-- begin --
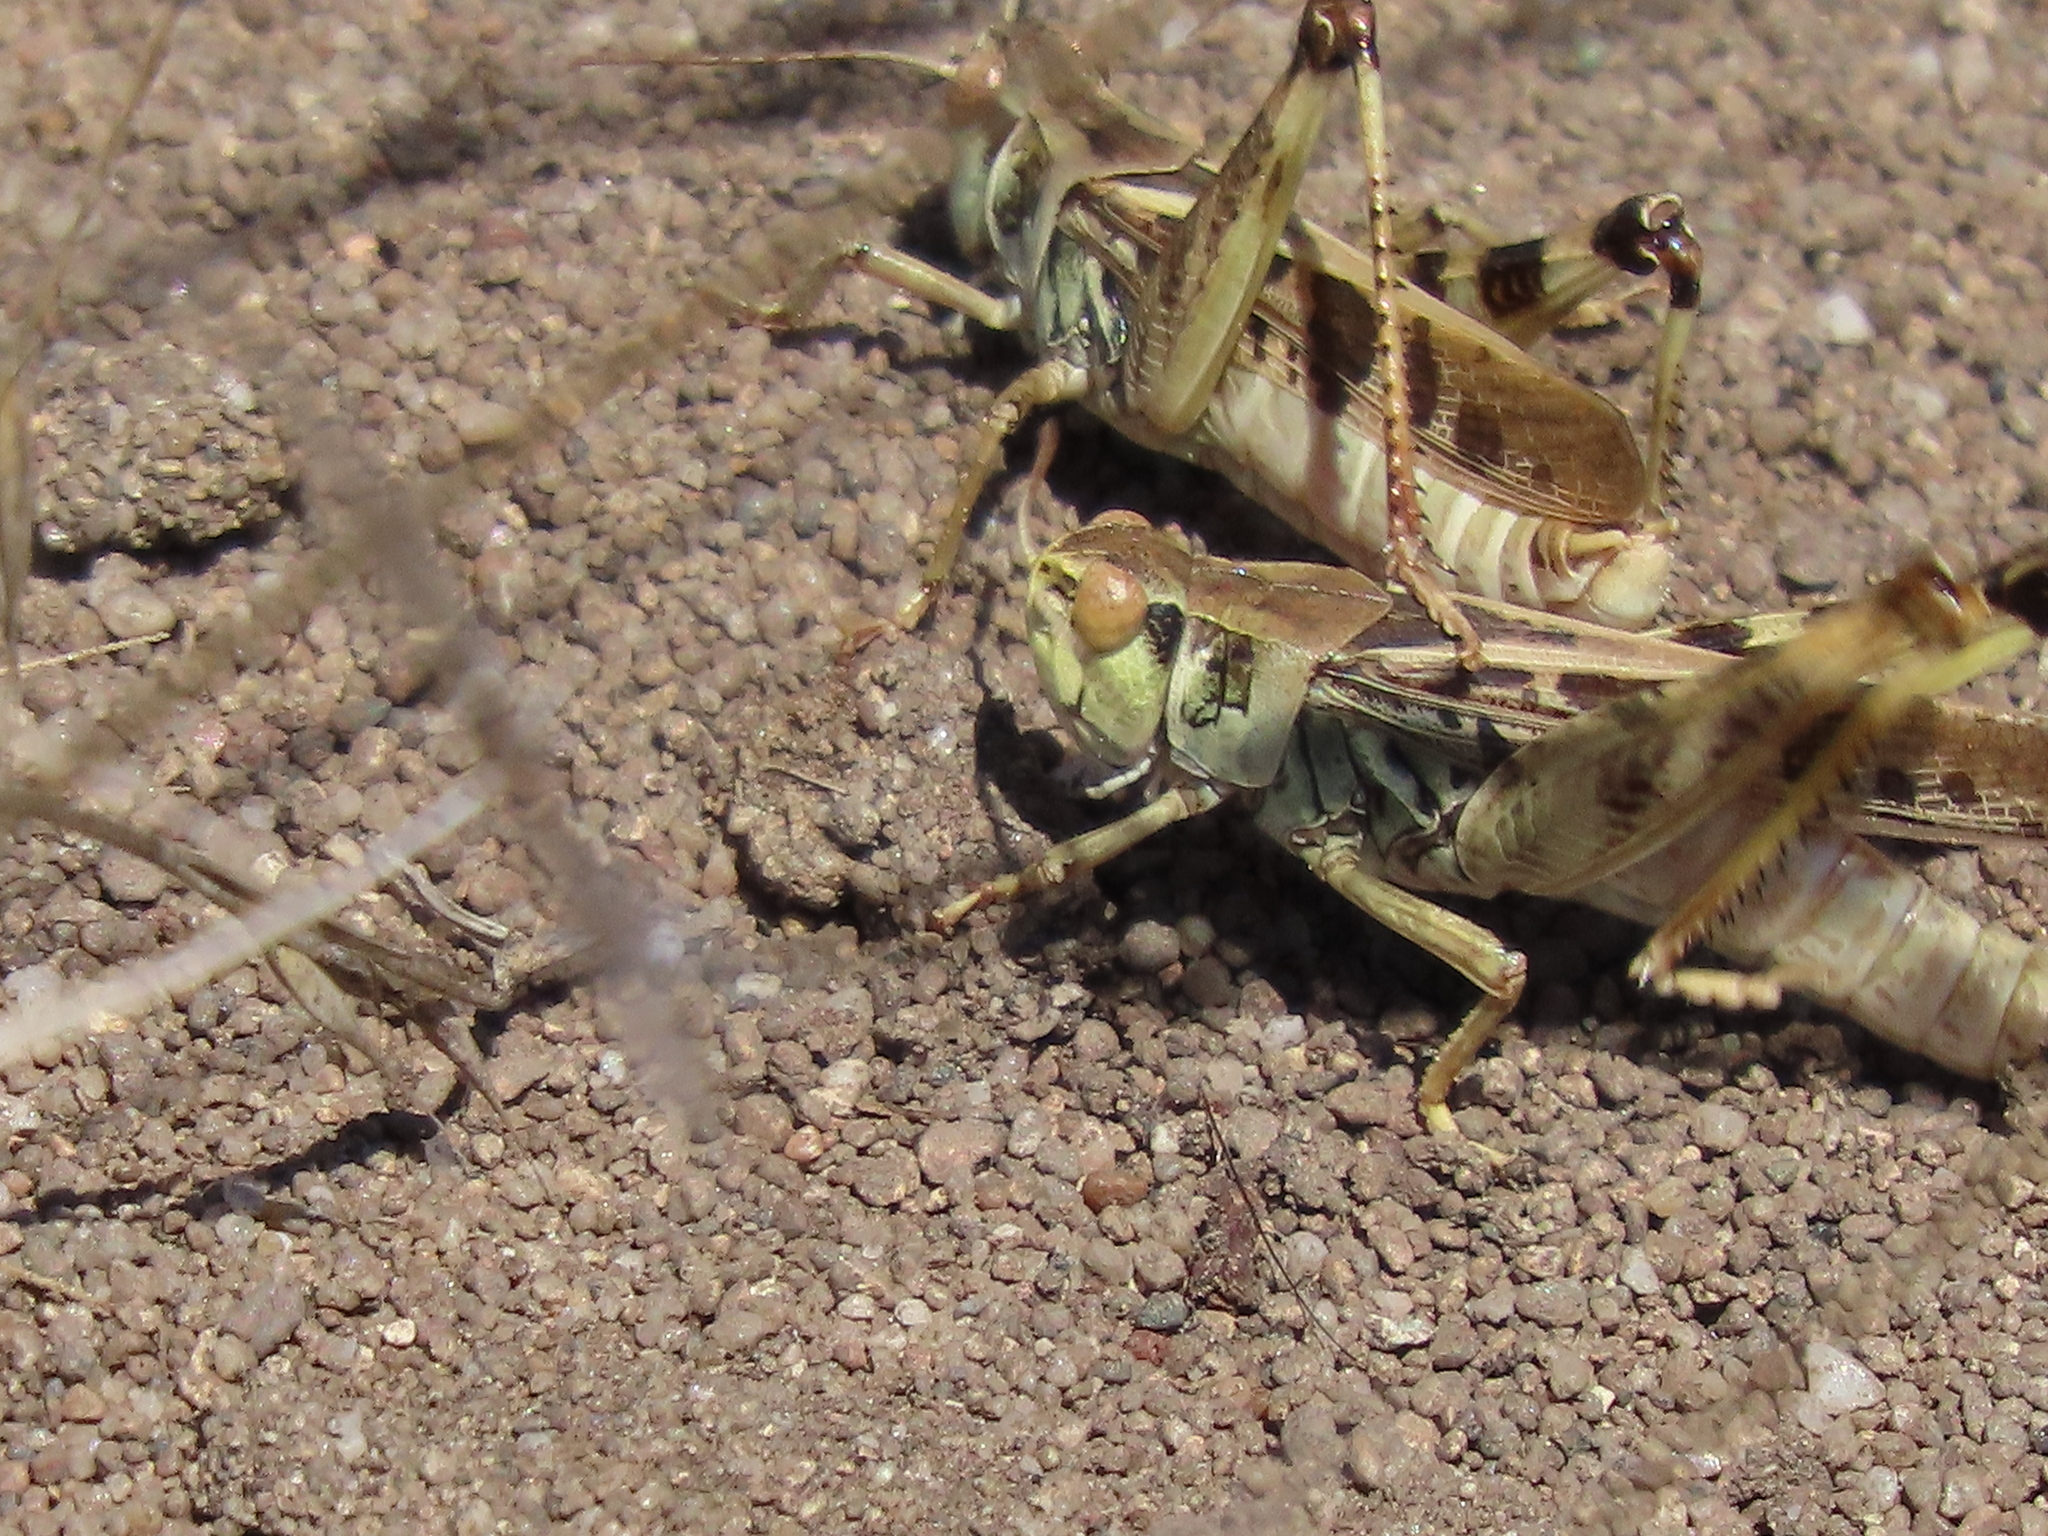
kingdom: Animalia
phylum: Arthropoda
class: Insecta
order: Orthoptera
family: Acrididae
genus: Camnula
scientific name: Camnula pellucida
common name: Clear-winged grasshopper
-- end --
▸ **Stated task**:
Reproduce every line of each entry above word for word, from kingdom through common name, leaving out the pictures.

▸ **Result of the exercise**:
kingdom: Animalia
phylum: Arthropoda
class: Insecta
order: Orthoptera
family: Acrididae
genus: Camnula
scientific name: Camnula pellucida
common name: Clear-winged grasshopper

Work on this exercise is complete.